Problem statement » If a line of the material contains "light", copy it.

*** Opening Input data ***

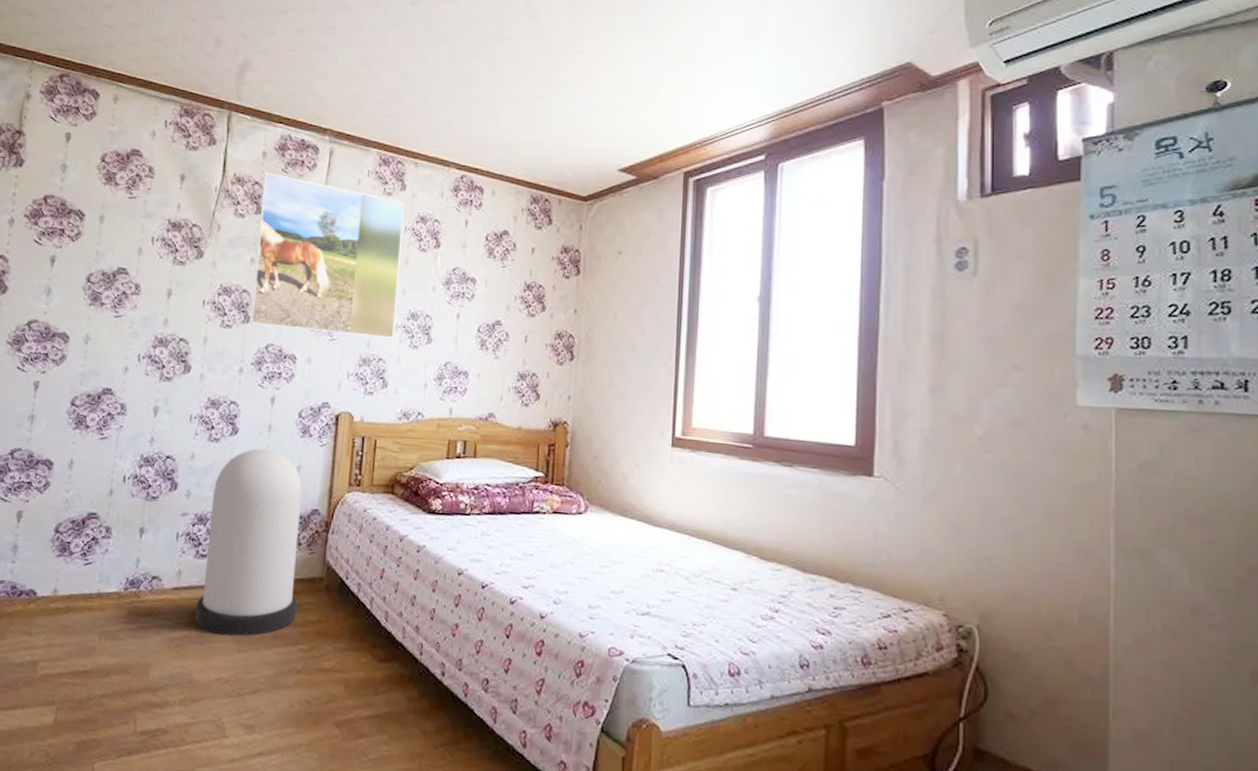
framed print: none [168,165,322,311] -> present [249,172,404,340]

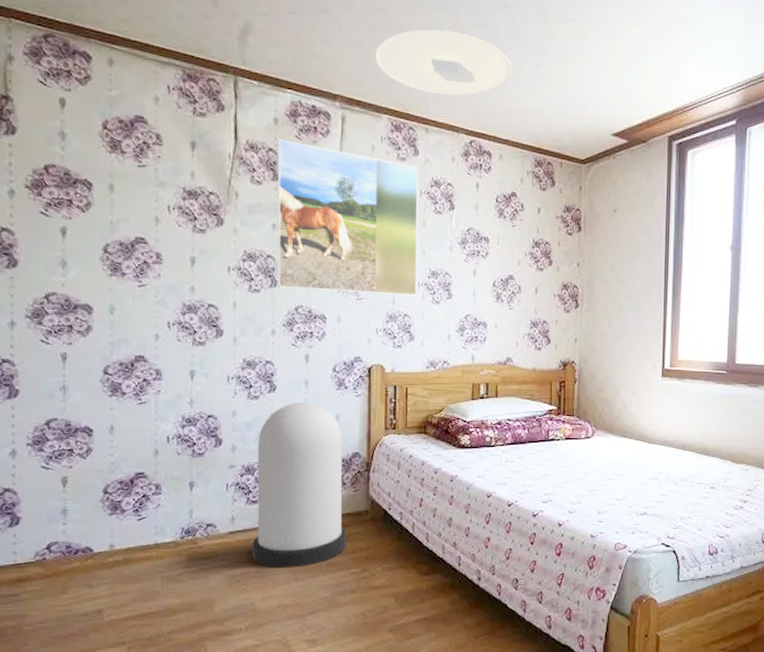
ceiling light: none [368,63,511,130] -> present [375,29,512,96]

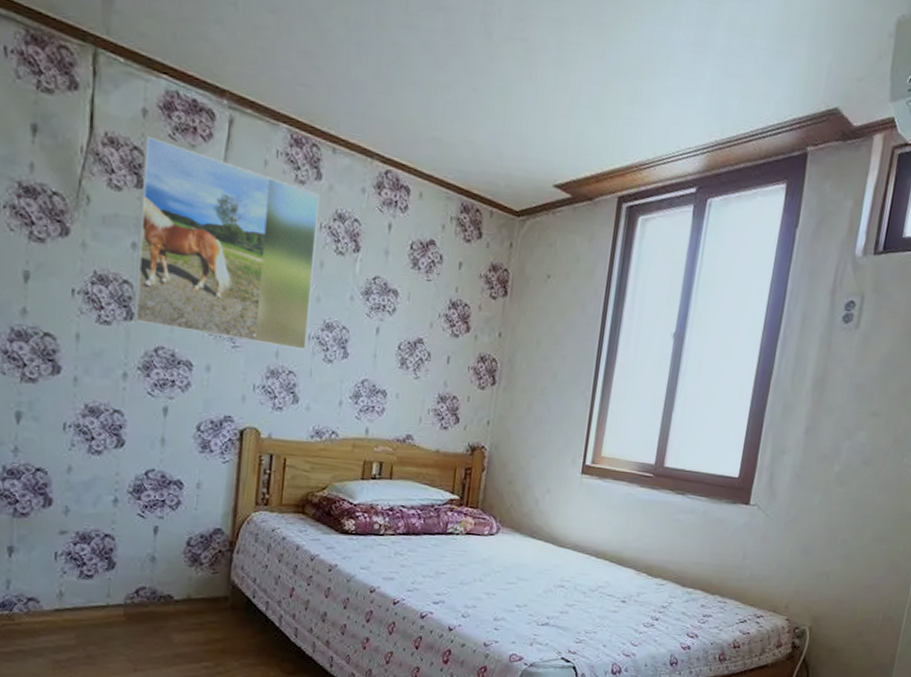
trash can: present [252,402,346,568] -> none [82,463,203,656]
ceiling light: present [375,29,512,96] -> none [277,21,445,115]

*** Closing Input data ***

Answer box »
ceiling light: none [368,63,511,130] -> present [375,29,512,96]
ceiling light: present [375,29,512,96] -> none [277,21,445,115]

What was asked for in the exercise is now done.